«Un posto ai piedi di Gesù»

La Pasqua di Shahbaz Batti


 
1
di Tiziano Torresi
 
Domenica scorsa, nello splendore della notte pasquale, abbiamo concluso il lungo itinerario della Quaresima: una luce sicura e gentile guida il nostro esodo oltre il peccato, illumina e spiega le Scritture ricapitolando la storia della salvezza; l’acqua del Battesimo è sepolcro dell’uomo che eravamo e fresca benedizione di novità di vita; il banchetto delle nozze dell’Agnello nel cuore della notte è culmine della nostra gioia. In questo giorno di festa, culmine dell’ottava di Pasqua, possiamo rileggere il cammino che ci ha condotti al vertice dell’anno liturgico: una Quaresima, come sempre, ardua ed esigente per la nostra vita di fede ma anche segnata da grandi sconvolgimenti che ci hanno toccati e segnati: il disastroso terremoto in Giappone, la guerra nel Mediterraneo, la tragedia dei profughi, la persistente persecuzione dei cristiani in molte parti del globo. L’enigma di morte e dolore che continua a ferire il tratto di Storia che abbiamo in sorte di percorrere cerca il proprio senso nelle piaghe gloriose di un crocifisso risorto che diventano feritoie di Grazia.    
La storia che vorrei annotare in questa domenica in albis è allora quella di Shahbaz Bhatti. Storia di Passione e dolore, storia pasquale di coraggiosa testimonianza e di fiducioso abbandono alla volontà del Padre. Storia simile a quella di tanti altri crocifissi lungo i secoli sino ai nostri giorni, cristiani la cui esistenza perseguitata sino alla morte, spesso senza notorietà alcuna, proclama: In manus tuas Domine commendo spiritum meum!  
Shahbaz Bhatti (1968-2011) è tra costoro.
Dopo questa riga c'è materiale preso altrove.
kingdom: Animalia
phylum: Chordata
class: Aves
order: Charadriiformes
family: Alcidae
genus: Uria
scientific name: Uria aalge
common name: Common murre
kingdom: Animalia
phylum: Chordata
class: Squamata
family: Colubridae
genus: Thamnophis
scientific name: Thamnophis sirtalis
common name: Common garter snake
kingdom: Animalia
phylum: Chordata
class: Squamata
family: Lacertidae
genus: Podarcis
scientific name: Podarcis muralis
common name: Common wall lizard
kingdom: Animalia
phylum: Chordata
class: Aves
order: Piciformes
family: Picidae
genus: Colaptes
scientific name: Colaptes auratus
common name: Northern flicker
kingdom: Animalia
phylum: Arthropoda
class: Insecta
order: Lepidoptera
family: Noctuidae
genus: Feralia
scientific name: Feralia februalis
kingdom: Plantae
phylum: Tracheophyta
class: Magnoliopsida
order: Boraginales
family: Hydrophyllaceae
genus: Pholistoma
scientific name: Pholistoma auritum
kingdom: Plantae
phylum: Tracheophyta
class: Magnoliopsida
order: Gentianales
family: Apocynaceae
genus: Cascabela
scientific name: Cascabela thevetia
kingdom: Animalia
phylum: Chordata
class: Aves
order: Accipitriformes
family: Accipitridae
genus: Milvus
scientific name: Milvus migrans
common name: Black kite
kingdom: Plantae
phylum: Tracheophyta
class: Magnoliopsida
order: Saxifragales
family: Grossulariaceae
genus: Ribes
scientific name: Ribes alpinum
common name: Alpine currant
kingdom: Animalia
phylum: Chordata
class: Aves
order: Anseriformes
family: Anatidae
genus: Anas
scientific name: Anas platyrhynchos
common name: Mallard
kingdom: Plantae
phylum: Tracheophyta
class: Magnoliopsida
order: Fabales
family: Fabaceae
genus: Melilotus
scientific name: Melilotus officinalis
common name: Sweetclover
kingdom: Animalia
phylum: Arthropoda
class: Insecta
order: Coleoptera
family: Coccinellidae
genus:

Ministro federale delle minoranze religiose nel governo del Pakistan è stato assassinato il 2 marzo scorso da un commando armato nella capitale del suo paese, Islamabad. Conosceva il suo destino. All’inizio di quest’anno aveva infatti dichiarato: «Combatterò l’estremismo e mi batterò a difesa dei cristiani fino alla morte». E la morte è arrivata con 30 colpi di arma da fuoco piovutigli addosso dai talebani pakistani del Punjab mentre era nella sua auto di servizio priva di scorta insieme ad una nipote. Lui stesso non aveva voluto uomini per la sua protezione dopo che Salmaan Taseer, governatore del Punjab, era stato ucciso dalla scorta nel gennaio scorso. Era, quest’ultimo, un suo collega di partito ed amico che coltivava il medesimo sogno (un Pakistan rispettoso dei diritti religiosi di musulmani, sunniti, sciti, cristiani, sikh, indù, ismaeliti, bahai’) e lottava per una medesima, fondamentale conquista: l’abolizione della legge sulla blasfemia. Il mite ministro cattolico Bhatti, il solo non musulmano nel governo di un paese complesso ma fondamentale per l’equilibrio geopolitico dell’area, aveva perseguito questo sogno e avvicinato questa conquista con piccoli passi: la fondazione della All Pakistan Minorities Alliance e della Christian liberation Front, l’inserimento di una quota del 5% dei posti pubblici per le minoranze, un tiepido riconoscimento delle festività di altre fedi oltre quella islamica. L’ultima battaglia l’ha combattuta, con toni sempre pacati per non suscitare le reazioni del fondamentalismo, a favore della liberazione di Asia Bibi, una donna cattolica accusata di blasfemia e condannata nel novembre scorso all’impiccagione, tuttora in attesa di appello.